A lot of interesting articles and postings appeared recently. So here are some of them:

John Fruehe published a blog about Bulldozer's Flex FP unit. It contains details about the execution of 128 bit and 256 bit instructions and other info like the throughput of AES instructions or that the FPU can go down to 2% power consumption when idle. And if you missed it, he also posted the fourth part of the 20 Questions blog here.

Hiroshige Goto writes about the Llano demonstration (Google/Bing), AMD's new Barts GPU (Google/Bing) and it's tesselator (Google/Bing).

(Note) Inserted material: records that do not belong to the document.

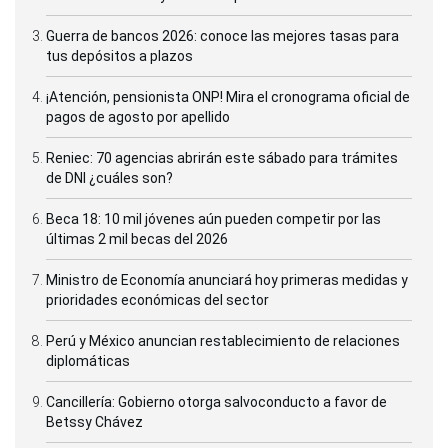
Guerra de bancos 2026: conoce las mejores tasas para
tus depósitos a plazos
¡Atención, pensionista ONP! Mira el cronograma oficial de
pagos de agosto por apellido
Reniec: 70 agencias abrirán este sábado para trámites
de DNI ¿cuáles son?
Beca 18: 10 mil jóvenes aún pueden competir por las
últimas 2 mil becas del 2026
Ministro de Economía anunciará hoy primeras medidas y
prioridades económicas del sector
Perú y México anuncian restablecimiento de relaciones
diplomáticas
Cancillería: Gobierno otorga salvoconducto a favor de
Betssy Chávez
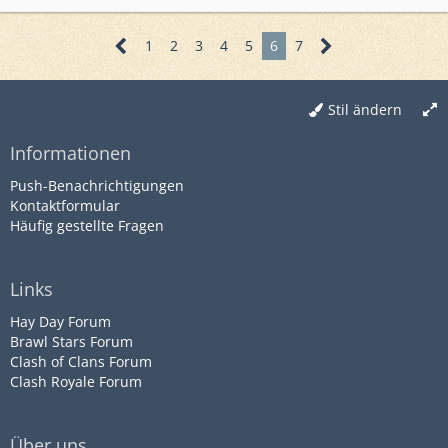
1
2
3
4
5
6
7
Stil ändern
Informationen
Push-Benachrichtigungen
Kontaktformular
Häufig gestellte Fragen
Links
Hay Day Forum
Brawl Stars Forum
Clash of Clans Forum
Clash Royale Forum
Über uns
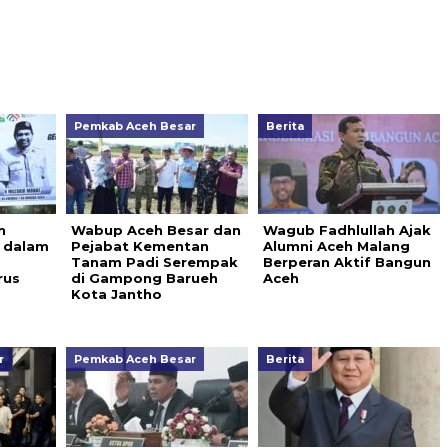
Pemkab Aceh Besar
Berita
n
Wabup Aceh Besar dan
Wagub Fadhlullah Ajak
 dalam
Pejabat Kementan
Alumni Aceh Malang
Tanam Padi Serempak
Berperan Aktif Bangun
rus
di Gampong Barueh
Aceh
Kota Jantho
r
Pemkab Aceh Besar
Berita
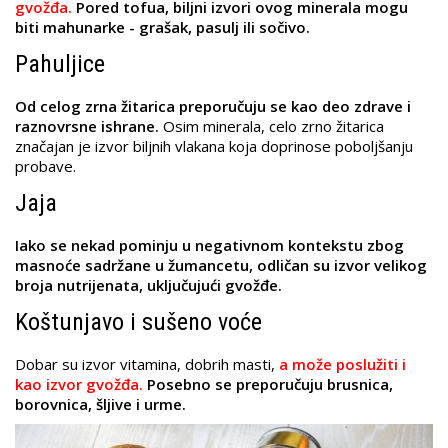
gvožđa.
Pored tofua, biljni izvori ovog minerala mogu
biti mahunarke - grašak, pasulj ili sočivo.
Pahuljice
Od celog zrna žitarica preporučuju se kao deo zdrave i
raznovrsne ishrane.
Osim minerala, celo zrno žitarica
značajan je izvor biljnih vlakana koja doprinose poboljšanju
probave.
Jaja
Iako se nekad pominju u negativnom kontekstu zbog
masnoće sadržane u žumancetu, odličan su izvor velikog
broja nutrijenata, uključujući gvožđe.
Koštunjavo i sušeno voće
Dobar su izvor vitamina, dobrih masti,
a može poslužiti i
kao izvor gvožđa.
Posebno se preporučuju brusnica,
borovnica, šljive i urme.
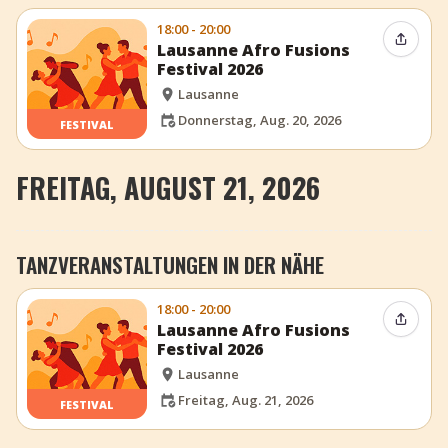
18:00 - 20:00
Event t
Lausanne Afro Fusions
Festival 2026
Lausanne
Donnerstag, Aug. 20, 2026
FESTIVAL
FREITAG, AUGUST 21, 2026
TANZVERANSTALTUNGEN IN DER NÄHE
18:00 - 20:00
Event t
Lausanne Afro Fusions
Festival 2026
Lausanne
Freitag, Aug. 21, 2026
FESTIVAL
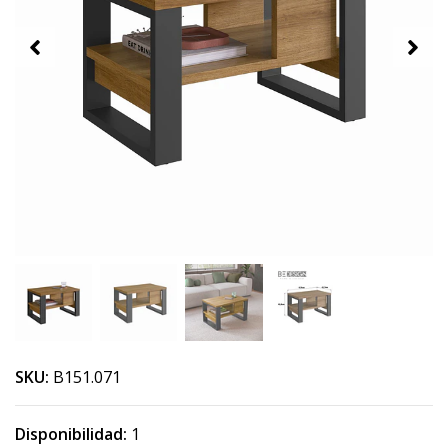
SKU:
B151.071
Disponibilidad:
1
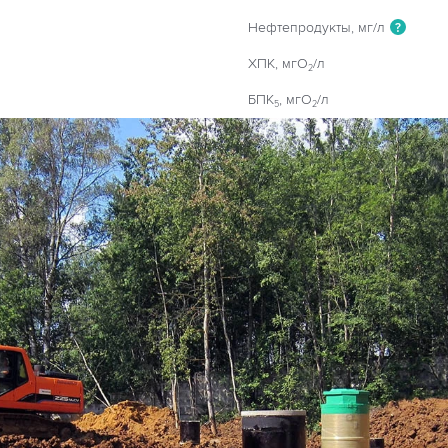
Нефтепродукты, мг/л
?
ХПК, мгO
/л
2
БПК
, мгO
/л
5
2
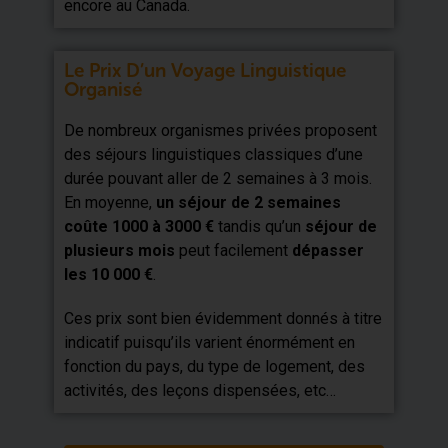
encore au Canada.
Le Prix D’un Voyage Linguistique
Organisé
De nombreux organismes privées proposent
des séjours linguistiques classiques d’une
durée pouvant aller de 2 semaines à 3 mois.
En moyenne,
un
séjour de 2 semaines
coûte 1000 à 3000 €
tandis qu’un
séjour de
plusieurs mois
peut facilement
dépasser
les 10 000 €
.
Ces prix sont bien évidemment donnés à titre
indicatif puisqu’ils varient énormément en
fonction du pays, du type de logement, des
activités, des leçons dispensées, etc…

David Kanter from Realworldtech pointed to an interesting GPU article, which contains a deep analysis of the capabilities of the tested Fermi GPU in comparison to the AMD's Cypress GPU: http://www.beyond3d.com/content/reviews/55

While writing about GPUs: There is a webinar series from AMD covering OpenCL from the beginning to more advanced algorithms. You can attend them live or watch the recorded events.

The Inquirer has an article about AMD's 2011 outlook where Nebojsa Novakovic mentions the good mood amongst AMD'ers regarding their future products.

And last but not least: two new patches posted at the GCC patches mailing list bring a lot of instruction latency numbers and other data of Bulldozer. So there is a pipeline description patch and a processor costs table patch, which add to the numbers already published in the Open64 compiler source code. There we can see again some numbers supporting Bulldozer's higher frequency design like: FMUL/FADD latencies went from 4 to 6 cycles (was known before), x87 FDIV from 19 to 42, SSE DP division from 20 to 27 and x87 FSQRT from 35 to 52 cycles. Similarly 32bit integer muls take 4 cycles (vs. 3) and 64bit integer muls take 6 cycles (vs. 4). And most 256 bit AVX ops are double decoded (two 128bit uops) in Bulldozer.